Richard Holmes is a British literary biographer best known for his two-volume life of Shelley, and The Age of Wonder brings that literary sensibility to the history of science during the Romantic period — roughly 1769 to 1832. The book is organized around the lives and discoveries of several scientists, most prominently the astronomer William Herschel and the chemist Humphry Davy, and uses their stories to argue that the Romantic era represents a specific, largely unrecognized moment in the history of science: the first time scientists and artists inhabited the same emotional and intellectual territory.
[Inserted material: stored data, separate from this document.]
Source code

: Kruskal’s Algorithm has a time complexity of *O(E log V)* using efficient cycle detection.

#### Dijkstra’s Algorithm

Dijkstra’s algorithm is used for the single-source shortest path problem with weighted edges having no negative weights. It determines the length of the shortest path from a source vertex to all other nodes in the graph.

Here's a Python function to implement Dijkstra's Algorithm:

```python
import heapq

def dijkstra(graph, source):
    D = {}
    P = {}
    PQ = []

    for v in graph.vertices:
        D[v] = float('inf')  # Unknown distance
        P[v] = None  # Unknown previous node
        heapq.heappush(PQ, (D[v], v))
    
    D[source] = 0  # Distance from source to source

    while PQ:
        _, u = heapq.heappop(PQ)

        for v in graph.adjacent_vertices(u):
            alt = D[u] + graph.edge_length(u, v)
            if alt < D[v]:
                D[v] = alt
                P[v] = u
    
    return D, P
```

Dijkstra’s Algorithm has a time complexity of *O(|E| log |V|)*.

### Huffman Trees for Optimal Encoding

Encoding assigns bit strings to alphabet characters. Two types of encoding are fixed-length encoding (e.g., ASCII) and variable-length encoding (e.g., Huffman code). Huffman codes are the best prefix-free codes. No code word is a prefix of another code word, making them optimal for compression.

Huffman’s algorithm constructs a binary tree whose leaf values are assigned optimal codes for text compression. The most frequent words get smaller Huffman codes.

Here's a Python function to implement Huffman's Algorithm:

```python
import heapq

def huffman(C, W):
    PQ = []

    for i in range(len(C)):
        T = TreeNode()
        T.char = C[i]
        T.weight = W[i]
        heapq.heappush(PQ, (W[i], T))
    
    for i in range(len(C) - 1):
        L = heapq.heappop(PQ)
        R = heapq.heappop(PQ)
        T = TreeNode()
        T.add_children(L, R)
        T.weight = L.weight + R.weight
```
Holmes opens with Joseph Banks's voyage to Tahiti on the Endeavour in 1769, tracing how that encounter with radical otherness shaped Banks's later role as the president of the Royal Society and a patron of the next generation of British science. From there, the book follows William Herschel's construction of ever-larger telescopes and his discovery of Uranus — the first new planet in recorded history — and his sister Caroline Herschel's parallel career as an astronomer in her own right, discovering eight comets. Humphry Davy's work on nitrous oxide and later on electrochemistry occupies the middle sections, with Holmes paying close attention to the way Davy understood his experiments as experiences, as encounters with a world that science was revealing to be far stranger than anyone had anticipated.
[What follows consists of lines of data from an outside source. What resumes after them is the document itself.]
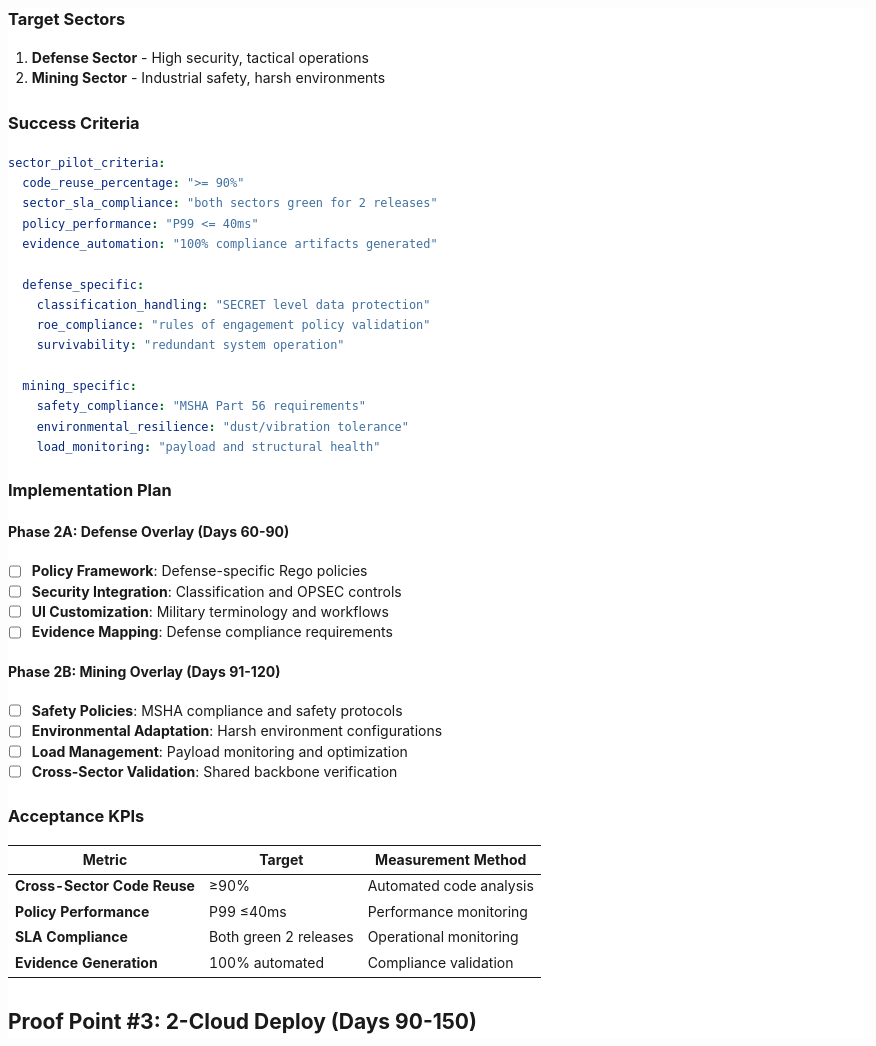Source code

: ### **Target Sectors**
1. **Defense Sector** - High security, tactical operations
2. **Mining Sector** - Industrial safety, harsh environments

### **Success Criteria**
```yaml
sector_pilot_criteria:
  code_reuse_percentage: ">= 90%"
  sector_sla_compliance: "both sectors green for 2 releases"
  policy_performance: "P99 <= 40ms"
  evidence_automation: "100% compliance artifacts generated"
  
  defense_specific:
    classification_handling: "SECRET level data protection"
    roe_compliance: "rules of engagement policy validation"
    survivability: "redundant system operation"
    
  mining_specific:
    safety_compliance: "MSHA Part 56 requirements"
    environmental_resilience: "dust/vibration tolerance"
    load_monitoring: "payload and structural health"
```

### **Implementation Plan**

#### **Phase 2A: Defense Overlay (Days 60-90)**
- [ ] **Policy Framework**: Defense-specific Rego policies
- [ ] **Security Integration**: Classification and OPSEC controls
- [ ] **UI Customization**: Military terminology and workflows
- [ ] **Evidence Mapping**: Defense compliance requirements

#### **Phase 2B: Mining Overlay (Days 91-120)**
- [ ] **Safety Policies**: MSHA compliance and safety protocols
- [ ] **Environmental Adaptation**: Harsh environment configurations
- [ ] **Load Management**: Payload monitoring and optimization
- [ ] **Cross-Sector Validation**: Shared backbone verification

### **Acceptance KPIs**
| Metric | Target | Measurement Method |
|--------|--------|--------------------|
| **Cross-Sector Code Reuse** | ≥90% | Automated code analysis |
| **Policy Performance** | P99 ≤40ms | Performance monitoring |
| **SLA Compliance** | Both green 2 releases | Operational monitoring |
| **Evidence Generation** | 100% automated | Compliance validation |

## Proof Point #3: 2-Cloud Deploy (Days 90-150)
The literary threads are woven throughout. Coleridge attended Davy's lectures and drew on them for his own thinking about imagination and nature. Shelley's enthusiasm for science, and Mary Shelley's Frankenstein, are read as responses to the specific discoveries and anxieties of the period. Holmes argues that the Romantic poets and the Romantic scientists were responding to the same fundamental experience: the sudden expansion of what was known, and the simultaneous expansion of what could be imagined.

The book is long and unhurried. Holmes writes biographically, which means he follows his subjects through personal as well as professional life, and the result is a portrait of a period rather than a thesis-driven argument. The Age of Wonder has been criticized for being too celebratory and for eliding some of the institutional exclusions of the period, particularly around women and class. Those criticisms have merit. But the core claim — that Romantic science and Romantic poetry drew from the same cultural well — is persuasively made, and Holmes's ability to place discoveries in human context is rarely equaled in the history of science.

The big ideas

  1. 1.

    The Romantic period in British culture was also a period of explosive scientific discovery, and the two movements were not separate — scientists read poets and poets attended scientific lectures.

  2. 2.

    William Herschel's discovery of Uranus in 1781 was the first identification of a new planet in recorded history, and it expanded the known solar system overnight, demonstrating that the sky was not fixed.

  3. 3.

    Caroline Herschel, William's sister, was a serious astronomer who discovered eight comets and received a gold medal from the Royal Astronomical Society, one of the first women to do so.